I am always looking for good, clean books I can read to my kids and give to my family. Our local church bookstore is now closed, so its hard to find out what is new and exciting. I love to check out the bookstores when I am in Utah and Idaho to see what is new, so I thought some of you might be too. Here are some new things (LDS books and movies) I am loving or excited to try out.
My Home Can Be a Holy Place (Book and CD) by Jenny Oaks-Baker. The book is inspirational and encouraging for kids to read. The music includes hymns, such as “Love at Home” and “I am a Child of God”.
Our homes can become holy places that prepare children to “grow up in the Lord” (D&C 109:15). This children’s picture book tells the story of Lily, a young girl who is helping to make her home a holy place by the things she does each day. The engaging illustrations by LDS artist Dan Burr depict Lily’s family in various settings that show how children can contribute to the spiritual environment in their home as they say their prayers, work together, read the scriptures, eat dinner as a family, make good decisions, observe the Sabbath day, participate in family home evening, share the gospel, and learn to love one another. Parents will find additional helps and resources to reinforce these concepts on the author’s website. These resources are designed specifically to complement the themes presented in the book.

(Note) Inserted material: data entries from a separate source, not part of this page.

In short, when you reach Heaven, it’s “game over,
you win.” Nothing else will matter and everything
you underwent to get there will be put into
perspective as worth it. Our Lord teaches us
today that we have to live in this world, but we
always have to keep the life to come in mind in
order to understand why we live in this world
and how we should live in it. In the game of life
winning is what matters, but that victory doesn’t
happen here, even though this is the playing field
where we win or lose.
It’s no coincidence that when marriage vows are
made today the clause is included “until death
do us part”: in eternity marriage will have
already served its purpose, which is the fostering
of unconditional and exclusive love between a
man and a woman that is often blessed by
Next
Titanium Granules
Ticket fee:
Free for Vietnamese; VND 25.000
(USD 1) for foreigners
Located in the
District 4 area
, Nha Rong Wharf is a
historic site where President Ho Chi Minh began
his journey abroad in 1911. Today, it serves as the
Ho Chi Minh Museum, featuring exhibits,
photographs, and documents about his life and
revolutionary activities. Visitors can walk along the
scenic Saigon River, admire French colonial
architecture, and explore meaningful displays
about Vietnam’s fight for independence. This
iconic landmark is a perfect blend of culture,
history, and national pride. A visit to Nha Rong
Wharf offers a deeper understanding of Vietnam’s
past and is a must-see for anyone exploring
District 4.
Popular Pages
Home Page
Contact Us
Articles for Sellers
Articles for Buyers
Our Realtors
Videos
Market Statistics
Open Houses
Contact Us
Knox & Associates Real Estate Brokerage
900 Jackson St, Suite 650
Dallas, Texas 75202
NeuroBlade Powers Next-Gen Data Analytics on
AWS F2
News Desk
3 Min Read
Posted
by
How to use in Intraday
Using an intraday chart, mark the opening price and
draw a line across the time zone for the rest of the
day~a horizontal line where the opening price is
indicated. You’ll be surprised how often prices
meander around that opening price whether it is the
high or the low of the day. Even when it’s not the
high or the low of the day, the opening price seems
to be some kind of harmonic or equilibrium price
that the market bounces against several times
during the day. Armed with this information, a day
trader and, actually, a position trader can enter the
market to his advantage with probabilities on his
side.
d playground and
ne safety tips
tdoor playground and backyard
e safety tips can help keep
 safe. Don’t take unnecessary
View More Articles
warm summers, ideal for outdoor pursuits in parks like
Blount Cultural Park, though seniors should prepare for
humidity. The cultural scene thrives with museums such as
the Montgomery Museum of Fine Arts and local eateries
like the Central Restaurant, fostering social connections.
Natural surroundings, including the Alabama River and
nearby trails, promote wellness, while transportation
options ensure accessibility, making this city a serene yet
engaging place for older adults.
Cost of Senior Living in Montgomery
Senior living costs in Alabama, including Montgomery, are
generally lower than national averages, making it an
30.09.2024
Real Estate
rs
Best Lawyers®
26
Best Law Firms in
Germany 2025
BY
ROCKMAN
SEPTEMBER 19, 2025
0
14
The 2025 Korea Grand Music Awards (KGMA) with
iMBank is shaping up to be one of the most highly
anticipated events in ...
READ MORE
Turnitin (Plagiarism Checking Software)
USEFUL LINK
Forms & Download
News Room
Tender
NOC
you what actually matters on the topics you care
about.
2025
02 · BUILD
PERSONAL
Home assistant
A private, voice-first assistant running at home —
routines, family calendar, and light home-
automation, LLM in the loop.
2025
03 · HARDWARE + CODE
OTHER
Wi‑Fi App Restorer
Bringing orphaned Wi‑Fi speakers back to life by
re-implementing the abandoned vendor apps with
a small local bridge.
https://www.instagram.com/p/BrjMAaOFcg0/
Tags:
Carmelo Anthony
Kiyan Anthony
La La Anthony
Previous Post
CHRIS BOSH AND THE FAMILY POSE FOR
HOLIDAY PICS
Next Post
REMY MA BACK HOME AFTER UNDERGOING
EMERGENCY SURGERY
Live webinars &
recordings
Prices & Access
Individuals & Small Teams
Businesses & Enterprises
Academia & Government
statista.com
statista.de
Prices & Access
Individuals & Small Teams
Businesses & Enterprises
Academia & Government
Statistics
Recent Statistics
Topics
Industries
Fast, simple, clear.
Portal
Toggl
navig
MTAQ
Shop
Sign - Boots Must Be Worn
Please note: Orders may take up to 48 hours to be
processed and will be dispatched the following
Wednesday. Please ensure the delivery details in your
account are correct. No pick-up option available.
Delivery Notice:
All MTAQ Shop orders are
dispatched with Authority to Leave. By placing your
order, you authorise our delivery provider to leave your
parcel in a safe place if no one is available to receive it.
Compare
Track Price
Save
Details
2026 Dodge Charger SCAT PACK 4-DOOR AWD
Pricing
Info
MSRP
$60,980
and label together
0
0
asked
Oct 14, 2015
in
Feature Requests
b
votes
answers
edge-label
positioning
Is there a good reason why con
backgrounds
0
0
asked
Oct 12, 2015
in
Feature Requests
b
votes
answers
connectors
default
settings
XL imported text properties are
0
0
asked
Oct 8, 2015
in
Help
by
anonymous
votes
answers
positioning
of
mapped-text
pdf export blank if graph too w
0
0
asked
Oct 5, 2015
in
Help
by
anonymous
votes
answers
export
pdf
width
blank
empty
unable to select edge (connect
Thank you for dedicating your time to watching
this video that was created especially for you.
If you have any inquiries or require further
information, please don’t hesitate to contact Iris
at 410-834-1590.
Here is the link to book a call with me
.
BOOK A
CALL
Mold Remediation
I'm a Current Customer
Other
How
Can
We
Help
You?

When I’m a Missionary by Merrilee Boyack:
Lacey and Julian’s brother has just returned from his mission, and they’re excited—excited that he’s home again and excited to learn how to be missionaries themselves. With help from their older brother, parents, and extended family, the children practice some of the skills and habits they will need as full-time missionaries. From dressing appropriately for church to serving others and from daily scripture study to learning basic skills for cooking, cleaning, and even sewing buttons on clothing, they discover how preparing to be a missionary can start with the things they do every day. Follow the adventures of Lacey and Julian as they discover the challenges and the rewards of missionary service and learn all about becoming great missionaries.
Hold On: A Modern Tribute to the Music of Michael McLean by Various Artists
Eric Robertson, a popular producer in Provo, has brought together an impressive list of talented vocalists to sing on new, fresh productions of classic Michael McLean songs. The vocalists include some of the top names from the burgeoning Provo music scene, including Elaine Bradley, from Neon Trees, and Ryan Innes, one of the top contestants on NBC’s The Voice. Eric grew up listening to Michael McLean songs and still feels a strong connection to them. This album is an effort to pay tribute to those songs and produce them in a way that will speak to a younger generation of LDS youth.
Caught in the middle of a brutal civil war, six Liberian missionaries in Monrovia flee the widespread violence of their native country. Their destination: Freetown, Sierra Leone. With the help of local Church leader Phillip Abubakar (Henry Adofo), the missionaries make the difficult journey only to have their troubles compounded by a rebel fighter bent on killing one of their own. Based on true events, Freetown is a thrilling and inspiring story of hope and survival. Rated PG-13 for thematic situations involving violence.
On May 16, 1986, in the small, ranching community of Cokeville, Wyoming, David and Doris Young took an elementary school hostage for several hours before detonating a bomb inside a classroom that held every teacher and student in the school. In the wake of the madness, Ron Hartley, whose children were inside the classroom, must fight his skepticism and unbelief as he hears eyewitness accounts from the students about miraculous, heavenly intervention during the crisis. When tragedy strikes … what do you see?
Lane Speer is a sixteen-year-old girl who spends her family vacations camping in the mountains. She takes the memories for granted until she loses her father to an unexpected bout with cancer. Only a year later, as Lane is still reeling from her father’s death, her mother remarries a guy that Lane hardly knows. Worst of all, he is a Mormon. To top it off, while they are on their honeymoon, they arrange to have her stay with her Mormon step-aunt, who takes Lane away to a Bible-themed girls camp with a bunch of young Mormon girls. Confronted with memories of camping with her family, Lane tries to find peace with her new surroundings and deal with the death of her father.